**DESKRIPSI TUGAS**
Terjemahkan kalimat "Pendidikan memiliki dua dimensi: nasional dan global." dari teks tentang pendidikan dan kemerdekaan ke dalam bahasa Inggris.

**CUPLIKAN DOKUMEN**
E.            Kemerdekaan Berpendidikan dan Pendidikan yang Memerdekakan

Kata “merdeka” sangat erat kaitannya dengan pendidikan. Substansi pendidikan adalah menyangkut soal kemerdekaan. Ada dua bentuk kaitan antara pendidikan dengan kemerdekaan.
Pertama, secara substansial, kaitan antara pendidikan dan kemerdekaan menyangkut spirit dan konsep pendidikan itu sendiri. Warga negara harus mereguk pendidikan yang berspirit "memerdekakan". Metodologi maupun sistem pendidikan yang diimplementasikan tidak boleh memiliki indikasi "pengekangan". Spirit kemerdekaan, dalam konsep pendidikan sangat memengaruhi paradigma dan perspektif kebangsaankenegaraan seorang warga negara. Pada akhirnya, itu akan menentukan cara pandang warga sebuah negara terhadap dunia.
Pendidikan memiliki dua dimensi: nasional dan global. Konsep pendidikan yang memerdekakan akan melahirkan generasi-generasi dengan cara pandang yang merdeka pula. Mereka akan memiliki paradigma yang melintas batas ruang dan waktu. Sehingga mereka bisa membawa bangsa dan negara ini ke dalam kancah kompetisi internasional
Sebaliknya, konsep pendidikan yang cenderung mengekang (tidak berspirit memerdekakan) akan melahirkan generasi dengan cara pandang yang tertutup dan eksklusif. Mereka tidak akan melihat kompetisi sebagai sebuah tantangan, melainkan ancaman. Padahal dalam kancah global, keterbukaan dan kompetisi tak terhindarkan. Ada ketakutan terhadap dunia luar sehingga cenderung menutup diri. Terjadi krisis jati diri: tidak percaya pada kekuatan internal untuk mampu menghadapi tantangan eksternal. Identitas ke-nasional-annya inferior di hadapan globalitas. Jadi, konsep pendidikan dengan spirit memerdekakan, bukan pengekangan, akan menentukan kualitas mental dan paradigma berpikir generasi mendatang
Kedua, kaitan pendidikan dengan kemerdekaan yang lain adalah bahwa mendapatkan pendidikan merupakan bagian dari hak kewarganegaraan setiap orang. Itu adalah hak dasar yang harus dipenuhi oleh negara kepada warganya. Sebuah negara (pemerintahan) dinilai sudah memenuhi hak pendidikan warga negaranya, jika telah mencapai taraf "memerdekakan" secara finansial. Pendidikan menjadi bagian dari "fasilitas" yang diberikan oleh negara kepada warganya.

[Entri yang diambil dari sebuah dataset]
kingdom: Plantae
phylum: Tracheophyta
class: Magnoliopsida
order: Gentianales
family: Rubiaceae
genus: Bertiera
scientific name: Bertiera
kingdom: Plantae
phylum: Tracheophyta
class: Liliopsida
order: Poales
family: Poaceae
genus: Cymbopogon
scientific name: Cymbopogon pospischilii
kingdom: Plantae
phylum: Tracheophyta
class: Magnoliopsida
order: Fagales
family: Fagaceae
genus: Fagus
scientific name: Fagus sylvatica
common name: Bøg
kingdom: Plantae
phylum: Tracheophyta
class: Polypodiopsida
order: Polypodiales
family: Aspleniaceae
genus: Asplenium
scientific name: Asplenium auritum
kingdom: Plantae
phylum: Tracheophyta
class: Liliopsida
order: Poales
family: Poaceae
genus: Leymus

**JAWABAN AKHIR**
Education has two dimensions: national and global.